Sakinim...sakinim...sakinim...Bana şu an hiçbir şey yapamaz. Kendimi savunabilirim...
Daha kötü ne olabilirdi ki?
Dakikalar öncesinde kurduğu cümle şu an hayatını kaydırmış deredeydi. Bu adam niye gelmişti ve amacı neydi hemen öğrenmesi lazımdı.
Üstünde ki kıyafetleri değiştirerek yatağına girmişti. Korkuyordu ve korkudan uyuyabileceğini sanmıyordu. Annesinin kollarında olmak isterdi şu anda.
Gözlerini sıkıca kapattığında duyduğu tek ses kalp atış sesleriydi.
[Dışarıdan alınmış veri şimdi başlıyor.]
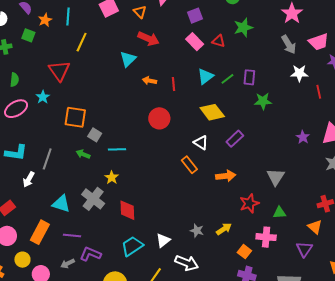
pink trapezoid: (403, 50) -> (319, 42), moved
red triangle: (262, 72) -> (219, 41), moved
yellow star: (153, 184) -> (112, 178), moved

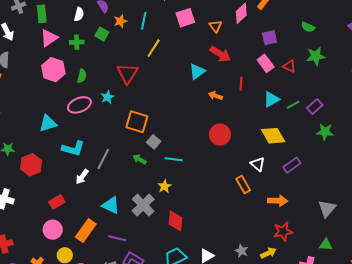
purple rectangle: (249, 77) -> (315, 106), turned 35
red line: (174, 84) -> (241, 84), moved
red star: (249, 203) -> (283, 232), moved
Stresten kalbi o kadar hızlı atıyordu ki fırlayabileceğini mantıklı buluyordu.
...
"Şaka olmalı...beynimi sikeyim" Osamu sırasından sinirle kalktığında Atsumu ikizinin kolundan tutarak durdurmuştu.
"Neye sinirlendin beyinsiz?" Osamu ikizine göz devirip dalga geçeceğini bildiği halde söylemişti.
"Cüzdanımı unutmuşum" Atsumu büyük bir kahkaha atarak eli ile ikizinin omzuna vurmuştu.
"Tamam...gerçekten ikiziz" Osamu kaşlarını çatmış ikizine bakarken sabah sabah kurduğu cümlelere gözlerini devirmişti.
"Sumu? Ne saçmalıyorsun" Atsumu da ellerini ikizinin yanaklarına götürüp sıkması ile Osamu'nun ellerine vurması bir olmuştu.
"Hey! Her neyse...bende cüzdanımı unutmuşum. Eve hemen gidip gelsek iyi olur." İkizine kafa salladıktan sonra hızlı adımlarla yürümeye başlamışlardı.
Eğer koşarlarsa çok sürmeden hemen gidip geri gelebilirlerdi.
Zaten koşmuşlardı...yirmi dakika dolmadan eve girmişlerdi hızlıca.
"Baba? Evde misin?!" Osamu nefes nefese kalmış kardeşini kapıdan ittirerek içeriye girmişti. Babaları banyoda olmalıydı.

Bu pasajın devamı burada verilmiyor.